**WORK TASK**
Wherever the string "frame" appears in a line of the listing below, report that line.

**RECORD EXTRACTS**

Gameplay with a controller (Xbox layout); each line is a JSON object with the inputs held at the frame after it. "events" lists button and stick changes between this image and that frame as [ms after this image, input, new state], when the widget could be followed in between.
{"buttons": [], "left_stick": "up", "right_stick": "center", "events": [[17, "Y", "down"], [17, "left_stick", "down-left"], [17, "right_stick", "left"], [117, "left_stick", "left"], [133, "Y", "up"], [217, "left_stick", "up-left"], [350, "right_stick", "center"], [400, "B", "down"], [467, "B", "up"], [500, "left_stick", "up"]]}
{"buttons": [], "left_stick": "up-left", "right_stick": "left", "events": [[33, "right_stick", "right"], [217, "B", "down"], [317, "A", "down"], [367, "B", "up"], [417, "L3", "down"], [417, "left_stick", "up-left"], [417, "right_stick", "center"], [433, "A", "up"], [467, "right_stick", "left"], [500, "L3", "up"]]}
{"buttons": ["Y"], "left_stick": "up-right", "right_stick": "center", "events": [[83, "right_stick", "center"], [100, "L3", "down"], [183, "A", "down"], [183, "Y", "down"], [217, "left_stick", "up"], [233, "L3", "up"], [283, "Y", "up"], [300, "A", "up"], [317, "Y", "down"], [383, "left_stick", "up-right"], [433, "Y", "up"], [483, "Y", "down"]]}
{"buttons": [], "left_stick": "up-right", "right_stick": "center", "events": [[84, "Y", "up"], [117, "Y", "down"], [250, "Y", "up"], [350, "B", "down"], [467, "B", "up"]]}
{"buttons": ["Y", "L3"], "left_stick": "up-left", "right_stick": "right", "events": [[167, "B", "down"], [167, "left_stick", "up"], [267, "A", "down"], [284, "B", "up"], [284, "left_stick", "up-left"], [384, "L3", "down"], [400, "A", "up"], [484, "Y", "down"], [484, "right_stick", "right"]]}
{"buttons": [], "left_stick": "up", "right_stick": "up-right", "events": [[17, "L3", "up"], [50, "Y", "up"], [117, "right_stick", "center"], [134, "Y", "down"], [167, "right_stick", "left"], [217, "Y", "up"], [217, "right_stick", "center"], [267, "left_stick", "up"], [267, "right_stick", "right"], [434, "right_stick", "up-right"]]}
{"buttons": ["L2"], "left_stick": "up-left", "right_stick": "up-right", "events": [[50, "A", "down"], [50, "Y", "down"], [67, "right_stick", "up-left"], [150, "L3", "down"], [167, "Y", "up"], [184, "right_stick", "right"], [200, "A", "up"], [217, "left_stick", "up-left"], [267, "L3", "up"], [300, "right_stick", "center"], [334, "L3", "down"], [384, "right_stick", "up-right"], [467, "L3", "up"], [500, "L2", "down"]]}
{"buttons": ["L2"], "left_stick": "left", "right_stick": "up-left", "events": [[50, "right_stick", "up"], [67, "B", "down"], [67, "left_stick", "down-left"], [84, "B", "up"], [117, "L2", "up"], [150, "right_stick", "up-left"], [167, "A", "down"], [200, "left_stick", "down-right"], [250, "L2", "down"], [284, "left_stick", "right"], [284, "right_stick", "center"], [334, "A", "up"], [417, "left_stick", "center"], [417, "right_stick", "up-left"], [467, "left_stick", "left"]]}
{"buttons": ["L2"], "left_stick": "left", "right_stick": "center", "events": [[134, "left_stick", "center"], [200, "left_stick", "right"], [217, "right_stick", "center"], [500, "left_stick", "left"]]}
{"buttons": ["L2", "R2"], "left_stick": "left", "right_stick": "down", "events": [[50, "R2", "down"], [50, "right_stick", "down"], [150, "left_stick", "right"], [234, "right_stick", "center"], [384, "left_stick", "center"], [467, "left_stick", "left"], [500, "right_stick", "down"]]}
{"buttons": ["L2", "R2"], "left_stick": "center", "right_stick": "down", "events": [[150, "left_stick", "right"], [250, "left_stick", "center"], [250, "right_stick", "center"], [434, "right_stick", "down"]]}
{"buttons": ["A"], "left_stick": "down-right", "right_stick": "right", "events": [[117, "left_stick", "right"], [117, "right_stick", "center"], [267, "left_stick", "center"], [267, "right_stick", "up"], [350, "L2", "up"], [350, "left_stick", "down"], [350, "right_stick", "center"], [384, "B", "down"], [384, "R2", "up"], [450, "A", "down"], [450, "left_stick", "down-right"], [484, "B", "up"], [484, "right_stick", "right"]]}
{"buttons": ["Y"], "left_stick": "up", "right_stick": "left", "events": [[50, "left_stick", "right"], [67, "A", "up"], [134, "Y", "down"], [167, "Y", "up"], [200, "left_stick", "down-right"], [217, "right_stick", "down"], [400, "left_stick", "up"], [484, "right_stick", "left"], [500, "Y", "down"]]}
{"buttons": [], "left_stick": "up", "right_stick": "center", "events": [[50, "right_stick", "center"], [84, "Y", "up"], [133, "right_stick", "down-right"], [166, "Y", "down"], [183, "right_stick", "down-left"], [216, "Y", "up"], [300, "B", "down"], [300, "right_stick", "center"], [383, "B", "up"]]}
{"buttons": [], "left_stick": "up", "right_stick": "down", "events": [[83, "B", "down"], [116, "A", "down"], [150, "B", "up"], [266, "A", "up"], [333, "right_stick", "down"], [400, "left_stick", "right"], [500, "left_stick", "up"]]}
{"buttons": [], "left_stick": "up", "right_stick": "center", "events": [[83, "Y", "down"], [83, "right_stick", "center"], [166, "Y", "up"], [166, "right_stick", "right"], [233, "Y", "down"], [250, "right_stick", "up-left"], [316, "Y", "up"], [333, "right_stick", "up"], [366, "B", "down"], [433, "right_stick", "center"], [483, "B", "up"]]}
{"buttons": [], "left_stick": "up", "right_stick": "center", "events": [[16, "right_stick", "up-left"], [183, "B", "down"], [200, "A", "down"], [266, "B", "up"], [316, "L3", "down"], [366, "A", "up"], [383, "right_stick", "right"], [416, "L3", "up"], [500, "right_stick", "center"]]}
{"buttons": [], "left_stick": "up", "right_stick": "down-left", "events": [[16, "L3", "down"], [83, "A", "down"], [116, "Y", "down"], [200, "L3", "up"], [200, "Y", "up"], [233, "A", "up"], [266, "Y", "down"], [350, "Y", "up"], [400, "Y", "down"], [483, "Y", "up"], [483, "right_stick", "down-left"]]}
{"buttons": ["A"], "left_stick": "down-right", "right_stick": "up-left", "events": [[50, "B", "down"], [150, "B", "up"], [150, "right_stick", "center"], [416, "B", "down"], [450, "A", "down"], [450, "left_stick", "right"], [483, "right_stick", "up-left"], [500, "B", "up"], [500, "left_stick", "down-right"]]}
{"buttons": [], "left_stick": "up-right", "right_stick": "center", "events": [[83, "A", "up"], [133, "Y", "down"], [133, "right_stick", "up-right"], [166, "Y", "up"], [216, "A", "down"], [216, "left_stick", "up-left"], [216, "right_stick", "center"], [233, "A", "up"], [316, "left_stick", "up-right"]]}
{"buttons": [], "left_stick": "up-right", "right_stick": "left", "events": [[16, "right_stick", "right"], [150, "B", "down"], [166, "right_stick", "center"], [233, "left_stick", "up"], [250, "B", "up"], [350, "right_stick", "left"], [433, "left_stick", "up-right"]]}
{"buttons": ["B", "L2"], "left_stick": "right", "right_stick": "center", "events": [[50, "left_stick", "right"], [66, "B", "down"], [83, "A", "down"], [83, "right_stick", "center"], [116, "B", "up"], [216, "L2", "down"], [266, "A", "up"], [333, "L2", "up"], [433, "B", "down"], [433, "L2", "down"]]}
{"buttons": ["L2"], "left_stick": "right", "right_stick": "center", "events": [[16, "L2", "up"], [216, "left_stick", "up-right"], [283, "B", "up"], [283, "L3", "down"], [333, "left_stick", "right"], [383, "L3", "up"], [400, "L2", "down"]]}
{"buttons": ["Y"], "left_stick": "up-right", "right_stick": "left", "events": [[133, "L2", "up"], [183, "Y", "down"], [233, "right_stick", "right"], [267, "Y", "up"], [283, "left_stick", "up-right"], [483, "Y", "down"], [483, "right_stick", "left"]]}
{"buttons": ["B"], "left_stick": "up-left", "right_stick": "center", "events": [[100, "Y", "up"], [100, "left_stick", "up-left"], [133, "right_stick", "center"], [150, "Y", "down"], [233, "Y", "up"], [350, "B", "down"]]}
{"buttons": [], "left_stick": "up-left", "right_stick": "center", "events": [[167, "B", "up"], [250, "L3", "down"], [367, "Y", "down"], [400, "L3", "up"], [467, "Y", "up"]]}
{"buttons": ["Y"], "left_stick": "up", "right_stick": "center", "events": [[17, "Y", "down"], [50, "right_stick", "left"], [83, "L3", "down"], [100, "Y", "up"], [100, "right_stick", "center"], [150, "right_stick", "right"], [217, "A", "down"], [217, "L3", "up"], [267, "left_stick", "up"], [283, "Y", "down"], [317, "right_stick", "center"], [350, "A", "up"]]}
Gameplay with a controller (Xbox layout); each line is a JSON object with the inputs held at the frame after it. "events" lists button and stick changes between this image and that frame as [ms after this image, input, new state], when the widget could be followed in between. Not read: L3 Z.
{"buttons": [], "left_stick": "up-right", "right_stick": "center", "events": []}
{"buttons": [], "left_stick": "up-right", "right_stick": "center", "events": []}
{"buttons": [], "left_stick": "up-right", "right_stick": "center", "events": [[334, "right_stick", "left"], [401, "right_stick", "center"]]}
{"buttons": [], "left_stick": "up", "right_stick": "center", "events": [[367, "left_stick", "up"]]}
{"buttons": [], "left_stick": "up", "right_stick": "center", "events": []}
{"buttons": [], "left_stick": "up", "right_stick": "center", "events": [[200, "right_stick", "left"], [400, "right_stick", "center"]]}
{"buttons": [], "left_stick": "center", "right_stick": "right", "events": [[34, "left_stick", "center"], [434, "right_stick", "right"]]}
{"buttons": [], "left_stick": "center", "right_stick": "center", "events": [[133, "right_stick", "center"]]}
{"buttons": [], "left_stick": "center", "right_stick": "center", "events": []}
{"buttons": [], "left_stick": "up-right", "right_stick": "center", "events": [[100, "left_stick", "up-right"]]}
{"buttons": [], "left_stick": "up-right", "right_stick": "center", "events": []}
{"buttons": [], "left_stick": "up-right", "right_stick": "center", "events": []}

**SOLVED EXERCISE**
Gameplay with a controller (Xbox layout); each line is a JSON object with the inputs held at the frame after it. "events" lists button and stick changes between this image and that frame as [ms after this image, input, new state], when the widget could be followed in between.
Gameplay with a controller (Xbox layout); each line is a JSON object with the inputs held at the frame after it. "events" lists button and stick changes between this image and that frame as [ms after this image, input, new state], when the widget could be followed in between. Not read: L3 Z.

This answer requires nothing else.